The most common forms of negotiation positional bargaining depend on successive taking and giving up of positions (imaging two people haggling over the price of an item). Negotiators may lock into positions, becoming more committed to the position than to the underlying concerns or original interests of either party.
Eventually, they may feel that compromise will result in losing face. Any agreement reached any reflects splitting of differences, rather than careful and creative development of a mutually beneficial solution.
Business negotiation tactics
Everyone knows how hard it is to deal with a problem without people misunderstanding each other, getting angry or upset, and taking things personally.
Perception: Don’t confuse your perceptions with reality and don’t deduce the other side’s intentions from your fears. The farmer who gets a notice from a lender requesting additional financial statements may jump to the conclusion that an adverse decision is imminent.
In fact, back examiners may be requiring the lender to increase the documentation. The request for additional financial information may have been sent to all bank customers with outstanding loans.
Emotion: Feelings may be more important than talk, particularly in a bitter dispute. Make emotions explicit talk about them and acknowledge them as legitimate. Allow the other side to let off steam, if need be.
It may make it easier to talk relationally later. Listen quietly without responding to attacks and encourage the speaker to continue until he or she has said everything he/she wants to say.
Communication: Without communication, there is no negotiation. Listen actively and acknowledge what is being said. Listening enables you to understand their perception, feel their emotions, and hear what they are trying to say. Ask the other party to spell out exactly what they mean or repeat ideas if they are unclear to you.

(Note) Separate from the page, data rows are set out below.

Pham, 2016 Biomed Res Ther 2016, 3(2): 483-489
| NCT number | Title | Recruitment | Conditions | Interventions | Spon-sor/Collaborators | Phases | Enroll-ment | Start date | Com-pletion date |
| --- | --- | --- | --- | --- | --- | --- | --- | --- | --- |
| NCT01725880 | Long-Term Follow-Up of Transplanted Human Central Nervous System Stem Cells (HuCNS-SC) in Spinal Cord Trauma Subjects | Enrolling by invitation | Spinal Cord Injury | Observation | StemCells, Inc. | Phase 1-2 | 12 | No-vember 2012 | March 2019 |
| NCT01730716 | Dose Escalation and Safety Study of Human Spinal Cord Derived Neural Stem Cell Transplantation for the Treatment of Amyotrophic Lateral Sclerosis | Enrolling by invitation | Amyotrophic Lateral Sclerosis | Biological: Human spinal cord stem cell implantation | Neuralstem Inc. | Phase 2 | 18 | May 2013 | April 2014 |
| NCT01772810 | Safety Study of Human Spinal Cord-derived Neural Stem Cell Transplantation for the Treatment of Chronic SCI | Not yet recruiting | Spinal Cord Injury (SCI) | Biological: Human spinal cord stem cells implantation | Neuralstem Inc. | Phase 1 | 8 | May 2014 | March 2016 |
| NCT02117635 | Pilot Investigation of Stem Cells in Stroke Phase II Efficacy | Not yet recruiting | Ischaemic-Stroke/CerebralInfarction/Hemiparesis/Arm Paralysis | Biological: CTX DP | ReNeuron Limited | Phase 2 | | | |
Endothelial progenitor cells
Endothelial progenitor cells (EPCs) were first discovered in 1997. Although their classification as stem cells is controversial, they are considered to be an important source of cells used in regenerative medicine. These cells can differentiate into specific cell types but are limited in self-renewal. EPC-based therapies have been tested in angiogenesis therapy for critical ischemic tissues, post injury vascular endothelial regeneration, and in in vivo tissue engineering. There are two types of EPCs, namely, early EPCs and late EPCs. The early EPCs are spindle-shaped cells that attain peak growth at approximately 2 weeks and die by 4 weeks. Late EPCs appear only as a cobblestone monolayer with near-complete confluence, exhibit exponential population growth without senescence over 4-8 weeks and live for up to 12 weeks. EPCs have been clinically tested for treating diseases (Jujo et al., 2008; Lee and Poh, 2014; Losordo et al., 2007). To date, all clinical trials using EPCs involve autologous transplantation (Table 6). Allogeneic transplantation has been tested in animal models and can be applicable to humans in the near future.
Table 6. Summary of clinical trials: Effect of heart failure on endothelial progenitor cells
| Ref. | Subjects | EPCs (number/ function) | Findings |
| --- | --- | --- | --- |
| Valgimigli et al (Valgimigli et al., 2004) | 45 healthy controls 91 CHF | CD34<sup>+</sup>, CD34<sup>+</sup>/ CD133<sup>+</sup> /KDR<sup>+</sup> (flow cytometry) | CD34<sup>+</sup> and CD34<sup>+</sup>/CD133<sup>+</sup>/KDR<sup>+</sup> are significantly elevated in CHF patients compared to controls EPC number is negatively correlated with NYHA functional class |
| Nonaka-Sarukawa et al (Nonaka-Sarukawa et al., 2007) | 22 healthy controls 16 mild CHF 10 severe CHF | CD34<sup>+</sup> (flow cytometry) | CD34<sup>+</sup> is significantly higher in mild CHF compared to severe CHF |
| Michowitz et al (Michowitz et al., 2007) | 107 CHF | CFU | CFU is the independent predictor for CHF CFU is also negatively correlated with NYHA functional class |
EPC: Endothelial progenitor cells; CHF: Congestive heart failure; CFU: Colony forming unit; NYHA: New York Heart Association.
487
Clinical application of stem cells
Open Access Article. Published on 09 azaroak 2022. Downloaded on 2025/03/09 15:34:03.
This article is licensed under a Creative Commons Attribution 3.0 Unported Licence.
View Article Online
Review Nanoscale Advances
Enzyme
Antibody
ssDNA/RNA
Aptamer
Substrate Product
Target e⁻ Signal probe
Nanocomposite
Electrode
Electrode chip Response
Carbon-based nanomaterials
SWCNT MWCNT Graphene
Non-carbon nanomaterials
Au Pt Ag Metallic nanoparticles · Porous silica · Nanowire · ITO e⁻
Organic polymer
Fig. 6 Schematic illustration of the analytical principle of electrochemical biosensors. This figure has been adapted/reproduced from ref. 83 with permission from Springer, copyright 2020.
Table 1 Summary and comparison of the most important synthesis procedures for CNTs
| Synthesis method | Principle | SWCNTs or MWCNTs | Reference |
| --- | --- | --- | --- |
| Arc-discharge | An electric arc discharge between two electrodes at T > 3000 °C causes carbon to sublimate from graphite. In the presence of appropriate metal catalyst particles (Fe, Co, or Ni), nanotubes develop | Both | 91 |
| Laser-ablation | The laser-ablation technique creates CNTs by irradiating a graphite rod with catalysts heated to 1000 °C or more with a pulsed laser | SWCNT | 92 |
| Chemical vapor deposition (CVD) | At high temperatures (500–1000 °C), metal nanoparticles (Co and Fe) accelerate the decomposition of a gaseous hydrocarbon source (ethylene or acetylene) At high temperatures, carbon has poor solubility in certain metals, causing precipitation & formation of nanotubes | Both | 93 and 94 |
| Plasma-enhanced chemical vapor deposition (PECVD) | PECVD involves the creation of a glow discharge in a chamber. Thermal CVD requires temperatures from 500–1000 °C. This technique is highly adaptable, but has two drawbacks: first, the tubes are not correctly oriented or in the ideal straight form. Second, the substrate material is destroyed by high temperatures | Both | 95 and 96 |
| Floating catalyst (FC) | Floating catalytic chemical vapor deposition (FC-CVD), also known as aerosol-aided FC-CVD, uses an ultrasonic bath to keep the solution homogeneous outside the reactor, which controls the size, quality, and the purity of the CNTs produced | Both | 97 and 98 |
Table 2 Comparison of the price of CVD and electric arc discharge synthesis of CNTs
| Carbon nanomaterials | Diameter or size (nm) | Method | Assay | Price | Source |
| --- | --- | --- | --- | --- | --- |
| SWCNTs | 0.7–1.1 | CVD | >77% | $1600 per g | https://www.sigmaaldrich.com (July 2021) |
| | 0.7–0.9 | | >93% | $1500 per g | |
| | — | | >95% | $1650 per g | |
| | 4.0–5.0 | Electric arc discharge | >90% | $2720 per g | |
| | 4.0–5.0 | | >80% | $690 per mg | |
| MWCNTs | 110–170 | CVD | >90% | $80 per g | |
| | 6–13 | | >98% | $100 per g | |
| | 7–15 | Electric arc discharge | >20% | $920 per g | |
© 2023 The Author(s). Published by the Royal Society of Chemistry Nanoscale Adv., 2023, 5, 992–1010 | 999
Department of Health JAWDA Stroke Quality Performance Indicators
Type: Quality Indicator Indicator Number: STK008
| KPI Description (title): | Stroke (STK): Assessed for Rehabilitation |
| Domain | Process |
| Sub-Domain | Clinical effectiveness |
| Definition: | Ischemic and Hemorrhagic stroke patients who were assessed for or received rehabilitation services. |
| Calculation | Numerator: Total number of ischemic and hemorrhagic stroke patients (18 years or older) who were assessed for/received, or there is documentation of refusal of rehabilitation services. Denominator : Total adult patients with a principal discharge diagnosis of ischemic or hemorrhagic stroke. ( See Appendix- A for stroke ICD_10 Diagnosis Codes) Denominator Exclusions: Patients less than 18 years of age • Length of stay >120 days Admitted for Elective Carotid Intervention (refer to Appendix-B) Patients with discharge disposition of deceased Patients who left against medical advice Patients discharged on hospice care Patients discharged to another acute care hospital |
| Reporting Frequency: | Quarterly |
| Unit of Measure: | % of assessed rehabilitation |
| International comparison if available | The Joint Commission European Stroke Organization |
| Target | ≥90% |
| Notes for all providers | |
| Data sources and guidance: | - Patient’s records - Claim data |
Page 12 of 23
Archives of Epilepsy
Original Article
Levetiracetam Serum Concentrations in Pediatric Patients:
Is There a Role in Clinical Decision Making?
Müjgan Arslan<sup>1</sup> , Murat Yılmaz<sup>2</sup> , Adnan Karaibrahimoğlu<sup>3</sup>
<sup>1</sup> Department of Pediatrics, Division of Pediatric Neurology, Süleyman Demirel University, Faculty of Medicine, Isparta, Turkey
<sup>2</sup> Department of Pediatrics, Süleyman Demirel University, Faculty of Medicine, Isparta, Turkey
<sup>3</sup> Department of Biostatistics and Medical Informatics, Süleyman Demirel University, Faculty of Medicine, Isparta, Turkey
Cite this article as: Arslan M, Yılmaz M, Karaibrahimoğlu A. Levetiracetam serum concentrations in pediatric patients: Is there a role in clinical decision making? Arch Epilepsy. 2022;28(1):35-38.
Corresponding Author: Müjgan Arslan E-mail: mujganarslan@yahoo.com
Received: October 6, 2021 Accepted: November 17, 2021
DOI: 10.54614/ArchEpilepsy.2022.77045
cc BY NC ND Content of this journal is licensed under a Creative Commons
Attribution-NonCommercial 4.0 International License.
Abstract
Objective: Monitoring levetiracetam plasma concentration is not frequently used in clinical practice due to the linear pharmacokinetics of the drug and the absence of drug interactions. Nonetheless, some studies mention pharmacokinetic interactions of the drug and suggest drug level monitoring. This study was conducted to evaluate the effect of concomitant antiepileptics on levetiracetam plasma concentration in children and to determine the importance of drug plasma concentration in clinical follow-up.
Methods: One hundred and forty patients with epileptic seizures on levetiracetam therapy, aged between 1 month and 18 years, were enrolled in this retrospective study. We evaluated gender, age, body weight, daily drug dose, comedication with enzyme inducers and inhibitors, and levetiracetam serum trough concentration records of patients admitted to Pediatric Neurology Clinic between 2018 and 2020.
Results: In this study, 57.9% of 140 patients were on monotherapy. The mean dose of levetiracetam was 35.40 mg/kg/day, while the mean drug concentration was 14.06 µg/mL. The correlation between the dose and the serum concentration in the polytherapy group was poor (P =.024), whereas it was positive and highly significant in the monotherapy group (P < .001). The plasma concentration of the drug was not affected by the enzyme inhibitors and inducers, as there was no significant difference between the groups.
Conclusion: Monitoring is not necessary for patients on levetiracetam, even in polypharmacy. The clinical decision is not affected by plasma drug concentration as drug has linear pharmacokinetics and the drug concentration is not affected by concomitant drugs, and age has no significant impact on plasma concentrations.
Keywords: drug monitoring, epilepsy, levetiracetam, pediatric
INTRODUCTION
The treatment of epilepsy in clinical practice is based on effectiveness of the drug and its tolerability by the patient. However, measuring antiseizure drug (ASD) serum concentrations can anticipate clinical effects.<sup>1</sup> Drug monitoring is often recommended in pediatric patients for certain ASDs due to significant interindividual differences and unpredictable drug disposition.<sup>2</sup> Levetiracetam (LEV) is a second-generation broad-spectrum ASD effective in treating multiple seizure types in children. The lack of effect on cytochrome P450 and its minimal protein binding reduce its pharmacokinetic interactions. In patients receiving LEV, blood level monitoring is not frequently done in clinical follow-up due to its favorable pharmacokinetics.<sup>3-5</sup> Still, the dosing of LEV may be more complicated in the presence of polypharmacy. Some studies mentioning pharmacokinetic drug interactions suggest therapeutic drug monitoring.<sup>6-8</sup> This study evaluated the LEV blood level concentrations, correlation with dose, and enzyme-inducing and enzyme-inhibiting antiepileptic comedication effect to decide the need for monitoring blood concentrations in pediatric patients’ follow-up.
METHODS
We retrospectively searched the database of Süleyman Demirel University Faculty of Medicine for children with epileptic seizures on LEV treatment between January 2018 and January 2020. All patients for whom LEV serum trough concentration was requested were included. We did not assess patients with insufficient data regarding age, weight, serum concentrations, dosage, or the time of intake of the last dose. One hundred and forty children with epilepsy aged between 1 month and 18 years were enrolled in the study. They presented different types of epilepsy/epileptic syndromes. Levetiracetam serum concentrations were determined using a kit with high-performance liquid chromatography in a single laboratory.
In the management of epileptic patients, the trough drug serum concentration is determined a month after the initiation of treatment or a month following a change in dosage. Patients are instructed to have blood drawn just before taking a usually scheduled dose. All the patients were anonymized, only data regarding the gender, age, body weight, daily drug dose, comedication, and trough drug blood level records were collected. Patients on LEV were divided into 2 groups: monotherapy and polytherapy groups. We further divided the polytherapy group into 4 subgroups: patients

Focus on Interests, Not Positions: For a wise and fair solution, reconcile interests not positions. Behind opposed positions lie shared and compatible interests, as well as conflicting ones. a farmer trying to buy a drill, needs it to get in the wheat crop and generate income.
The machinery dealer has an investment in the drill and needs to recover the cost of the equipment, interest on borrowed money, store overhead costs, salaries of salespeople, etc.
The farmer and machinery dealer have compatible interests the farmer would like to have the drill and the machinery dealer would like to sell it. Conflicts may arise when terms of exchange are discussed.
Invent Options for Mutual Gain: Skill at inviting options is one of the most useful assets a negotiator can have, but it does not come naturally. Four obstacles often inhibit consideration of multiple options: premature judgment, searching for a single answer, the assumption of a “fixed pie”, and thinking that “solving their problem is their problem”.
By focusing on a single best answer too early or taking aside, you are likely to short circuit a wiser decision-making process in which you select from a large number of possible answers. How do you get around these obstacles to develop creative options? You need to:
- Separate the act of inventing options from the act of judging them.
- Broaden the options on the table rather than look for a single answer.
- Invent ways of making their decision easy.
Separate Inventing from Deciding: Separate the creative act from the critical one; in other words, separate the process of thinking up possible decisions from other processes of selecting among them. Invent first, decide later.
A brainstorming session with a few friends and colleagues should produce as many ideas as possible to solve the problem at hand.